Madeline Moon spoke at a reception at parliament to mark the 2008 Traditional Chinese Medicine Week. According to a report by the Chinese Embassy:
- "Moon shared her personal story of how she formed ties with traditional Chinese medicine. Her husband once sprained his feet when doing shopping with her and couldn’t walk. They were so worried that they went to a nearby traditional Chinese medicine clinic for treatment. It was unexpected that he was able to walk after moments of acupuncture treatment, and the hurt location got better the following day. Moon believed people should adopt an open and welcome attitude to traditional Chinese medicine, and her husband’s experience is good evidence of the curative effect of traditional Chinese medicine."

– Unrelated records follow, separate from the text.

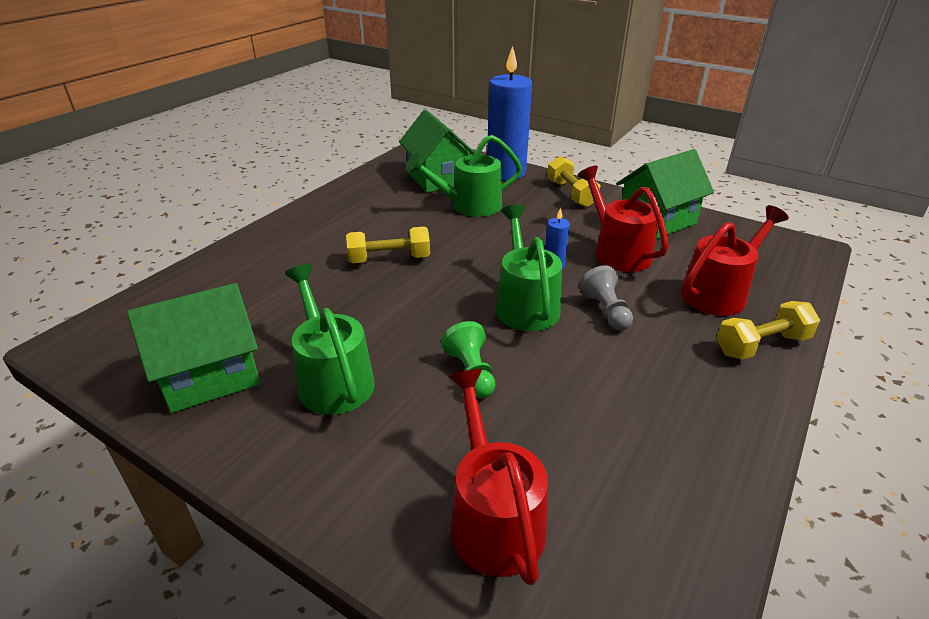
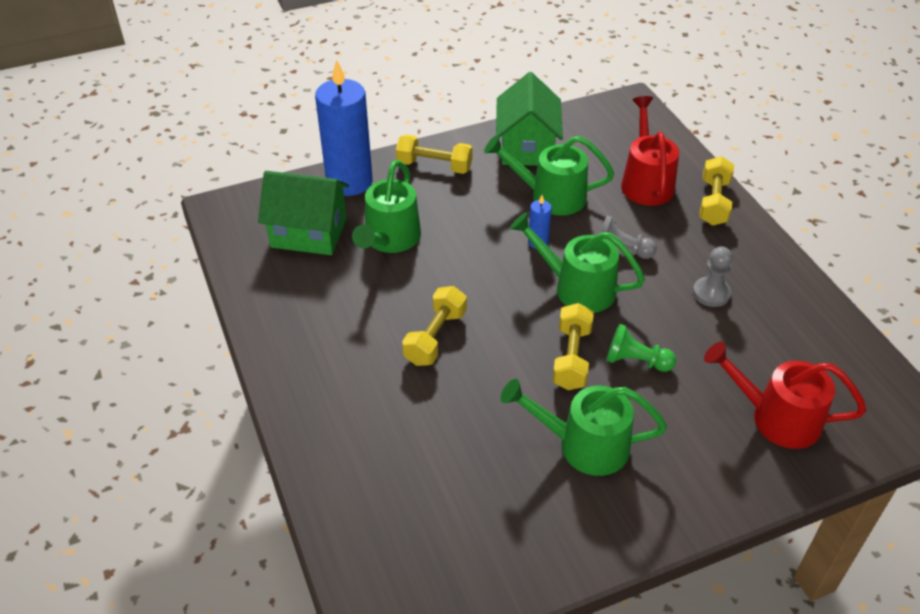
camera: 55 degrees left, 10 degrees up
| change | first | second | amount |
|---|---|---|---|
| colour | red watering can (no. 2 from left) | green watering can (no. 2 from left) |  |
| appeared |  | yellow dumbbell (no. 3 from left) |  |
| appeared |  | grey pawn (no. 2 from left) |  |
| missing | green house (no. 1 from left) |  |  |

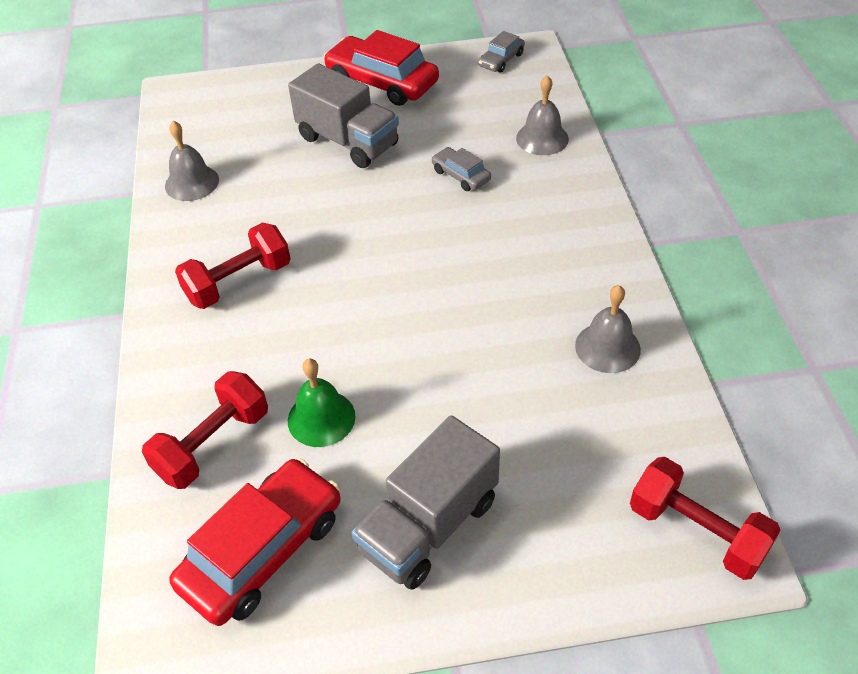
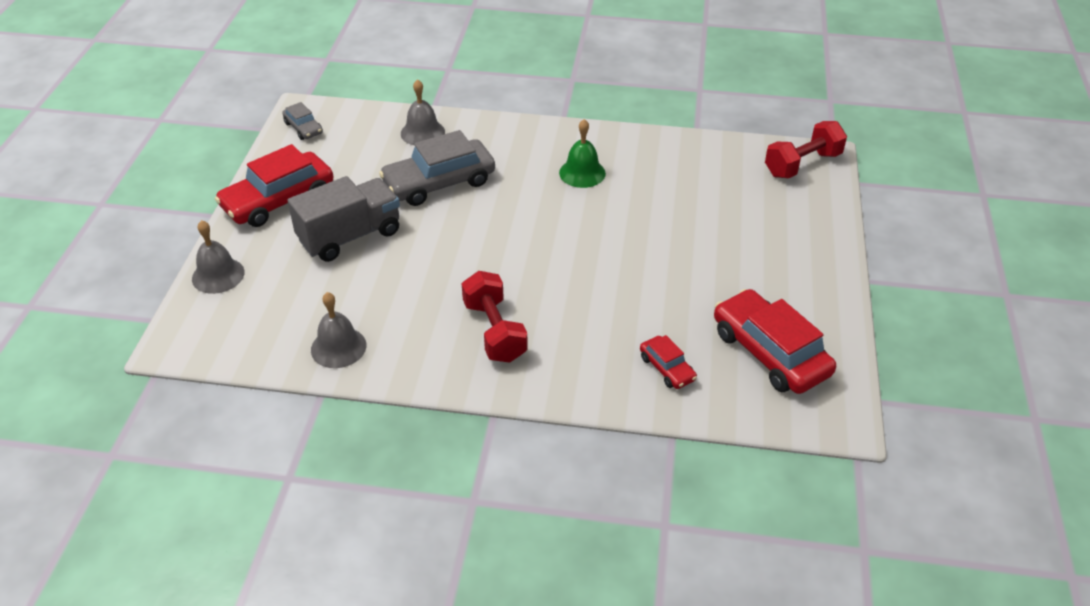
camera: 75 degrees left, 5 degrees down
| change | first | second | amount |
|---|---|---|---|
| relocated | grey bell (no. 3 from left in the first image) | grey bell (no. 1 from left) |  |
| size | grey car (no. 1 from left in the first image) | grey car (no. 2 from left) | x2.01 |
| relocated | green bell |  |  |
| exchanged | red dumbbell (no. 1 from left) | red car (no. 2 from left) |  |
| missing | grey truck (no. 2 from left) |  |  |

The Skeptic's Dictionary clarifies acupuncture and the placebo effect: "While acupuncture was being promoted in the West as an ancient healing art that could cure just about anything, it was being banned in China and Japan. After the introduction of scientific medicine in those countries, efforts were made to stifle ancient medical superstitions and myths. [...] If acupuncture is beneficial on its own or as a complement to scientific treatment for any condition, it is so because of conditioning and placebo factors such as patient expectation and confidence in the treatment. It's also clear that sticking needles in people is irrelevant for acupuncture to work, but appearing to do so is apparently necessary for it to work."
In May 2008 in the abortion amendments to the Human Fertilisation and Embryology Bill (now Act), Madeleine Moon voted to keep the current time limit of 24 weeks in line with the scientific and medical consensus.
In May 2008, Moon signed Early Day Motion 1598: 24-Week Abortion Time Limit. The motion "notes the findings of the House of Commons Science and Technology Committee's recent report Scientific Developments relating to the Abortion Act 1967, and its conclusion that below 24 weeks they `have seen no good evidence to suggest that the foetal viability has improved significantly since the abortion time-limit was last set, and seen some good evidence to suggest that it has not'". It further "believes that the best way to reduce the number of abortions is to reduce the number of unwanted pregnancies by improving sex and relationships education, and improving access to effective contraception; and therefore supports women's access to safe legal abortion, within the current ethically and scientifically justified time-limit of 24 weeks."
In February 2015 Madeleine Moon voted in favour of allowing mitochondrial donation, which would allow women who carried mitochondrial diseases to give birth to children who would not inherit the disease. An October 2014 briefing report by the Human Fertilisation and Embryology Authority (HFEA), which had been investigating the issue for three years, stated that there was no evidence to show that mitochondrial donation was unsafe. However, some religious groups had said that such procedures should not be allowed. After clearing both Houses mitochondrial donation is now legal, regulated by the HFEA.